No lo había hecho, pero recuperó el archivo y esta vez leyó más allá del comentario del nombre.

—Unos feos hijos de puta, ¿no? —dijo cuando encontró el párrafo—. Ojos amarillos y saltones. Encantamientos incomprensibles. Hombres que se vuelven locos. «Bailaban desnudos, pero no tenían ningún atributo masculino.» —La calidad de color del monitor, advirtió, era lo bastante buena para que viera que Judy se ruborizaba—. Supongo que los demonios no ganaron nunca un concurso de belleza.

—También volaban. Eso debe de ser lo que dio origen a esas historias sobre los krenkl.

—¿Unas cuantas frases en una bula? No, el escritor estaba repitiendo una historia que ya circulaba. Esperaba que sus lectores supieran a qué se refería, igual que esperaba que supieran quién era el «pastor Dietrich». Me pregunto si krenkl viene de Kränklein… En el sur de Alemania el sufijo «-lein» se transforma en «-l».

—Yo pensaba…

—¿Qué?

—Bueno, las descripciones de los demonios son tan detalladas, tan vividas… Su aspecto. Incluso la forma en que se comportaron los aldeanos. Algunos «se salvaron junto con sus almas». Otros «entablaron amistad con los demonios y los recibieron en sus propias casas».

Tom rechazó su sugerencia incluso antes de que ella pudiera hacer acopio de valor para expresarla.

—Todo lo que hace falta es un poco de imaginación y una pizca de histeria. Los medievales creían en bestias míticas.
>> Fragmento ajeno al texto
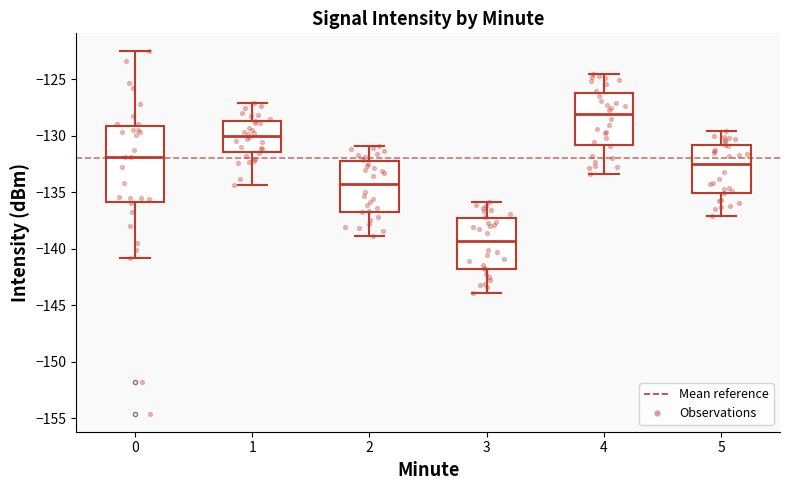

Which box is the tallest, from its lower edge to its upper edge?

0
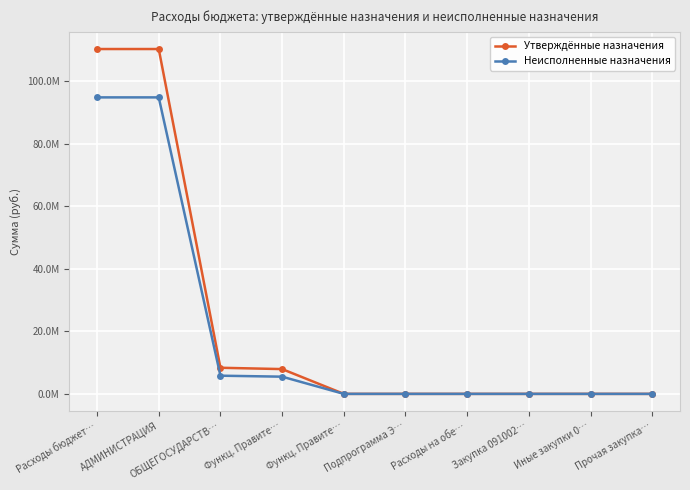

True or false: Неисполненные назначения and Утверждённые назначения cross at least once.

False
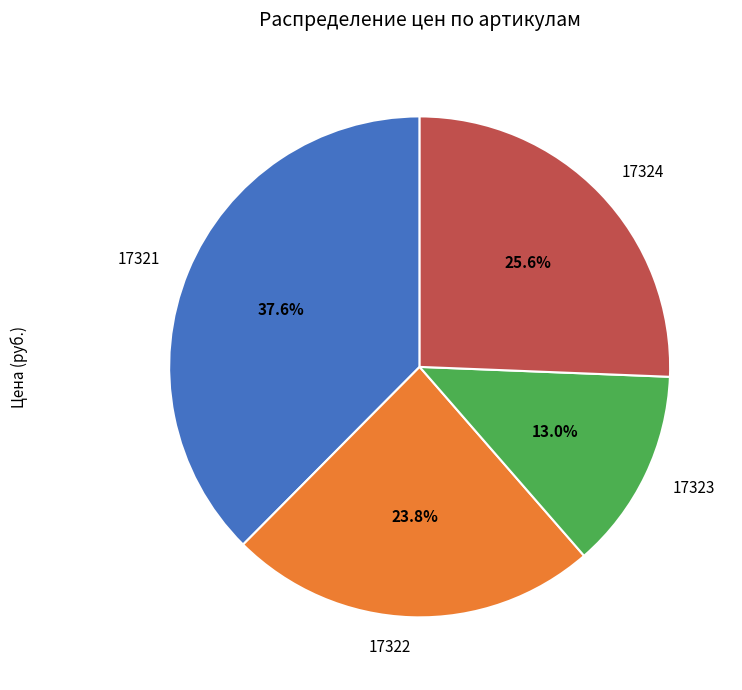

The 17323 slice represents 13% of the pie. True or false?

True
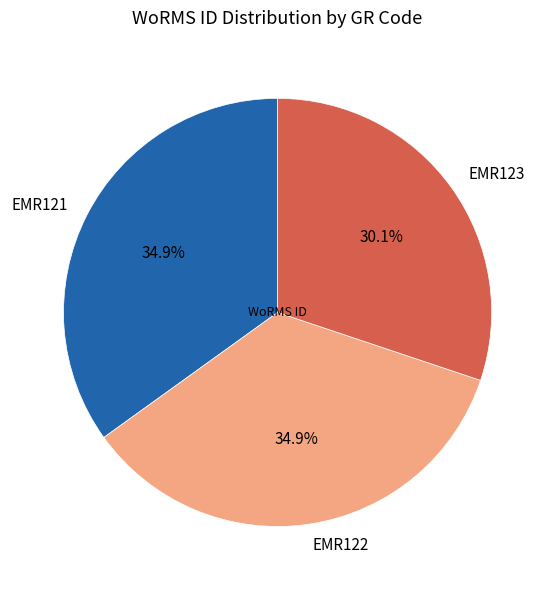

Approximately how many times larger is the value at EMR121 compared to EMR122?

1.0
Oían vagas historias de rinocerontes e imaginaban unicornios. Los jinetes de las estepas se convertían en centauros. Tenían Kobolds y enanos y… Vi un dibujo en un libro de rezos, en la Galería Walters de Baltimore, que mostraba dos extrañas criaturas (una parecida a un ciervo, la otra parecida a un gato), caminando erguidas sobre sus patas traseras y llevando entre ambas un ataúd con un paño mortuorio. Y hay un fresco en la cripta de la Franziskanerkirche de Friburgo que muestra saltamontes gigantescos sentados a un banquete, probablemente una metáfora del modo en que las langostas podían consumir cosechas enteras. Y en un dintel tallado en los Cloisters de Nueva York se ve…

—¡De acuerdo!

La vehemencia de su voz lo sorprendió.

—No estamos en la Edad Media —dijo él en voz baja después de un momento—. Siempre hay una explicación natural para hechos «sobrenaturales».
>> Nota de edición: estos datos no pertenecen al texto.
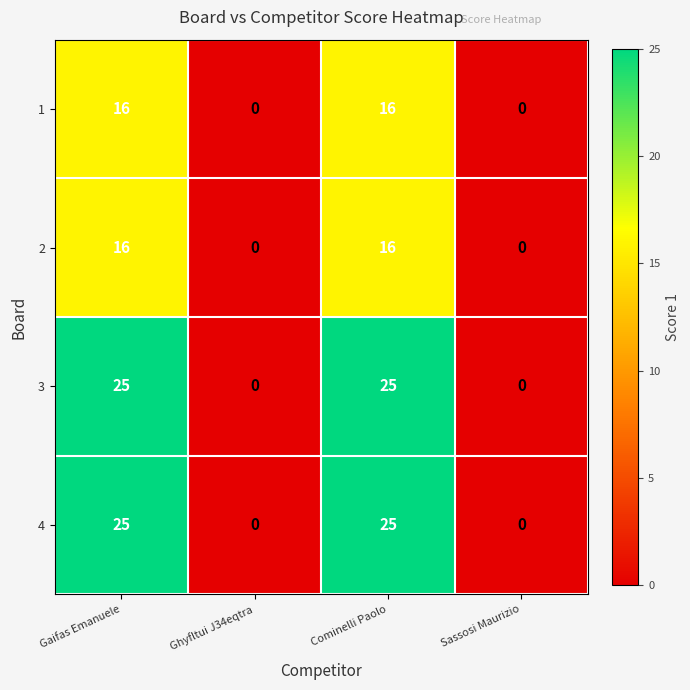

How many values in the 4 series are below 25?

2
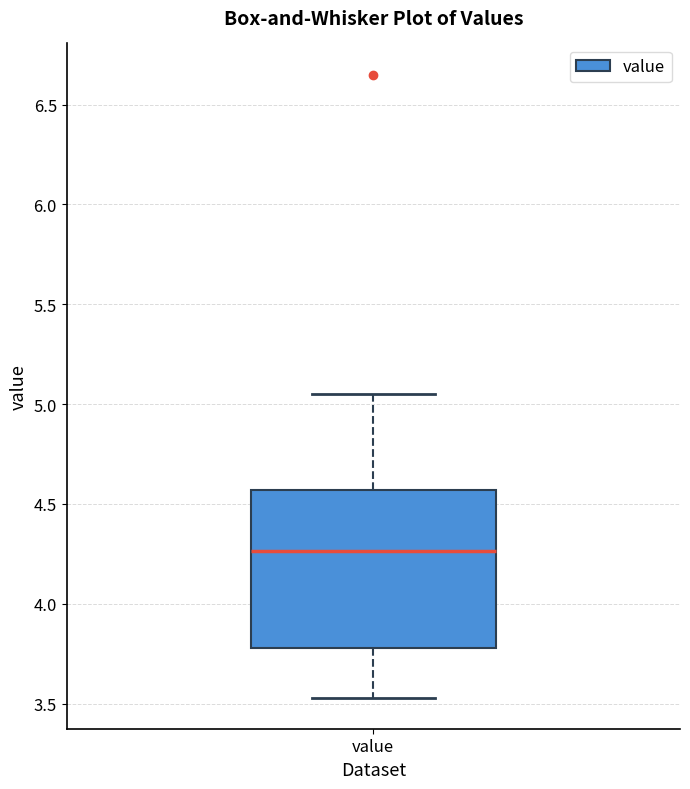

Transcribe this box plot: give where the median line is, the range the box spans, and where the two whiskers end, as read against the y-axis. The values are not printed on the chart, so give them approximately, as read against the axis.

median 4.25, box 3.80 to 4.55, whiskers 3.55 to 5.05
Después, Tom se quedó ante el PC, pellizcándose el labio. Si las visiones extrañas hubieran sido el motivo del tabú, habría habido Teufelheims por toda la zona del Rin.

El colapso medieval había engendrado suficientes horrores para despoblar mil Eifelheims. Hubo canibalismo tras las hambrunas de 1317 y 1318, cuando las cosechas se perdieron por las lluvias incesantes. «Los niños no estaban a salvo de sus padres», había escrito un cronista. Pero por eso no había desaparecido ninguna población. Había bandas de campesinos por todas partes, abrazando la pobreza y el amor libre, saqueando mansiones y monasterios y ahorcando judíos para hacerse notar. Pero los que huyeron regresaron pronto, incluso los judíos. Un siglo de guerra y bandidaje en Francia destruyó la mística del caballero, el torneo, el trovador y el amor cortés. El cinismo y la desesperación sustituyeron la esperanza y la expectación. Brujería y herejía, flagelantes y peste. El macabro culto a la muerte, con sus esqueletos danzantes. Un nuevo orden mundial tan cerrado, tan paranoico, tan represivo, tan aturdido por la falta de significado que la gente olvidó por completo que había habido un mundo distinto y más abierto antes.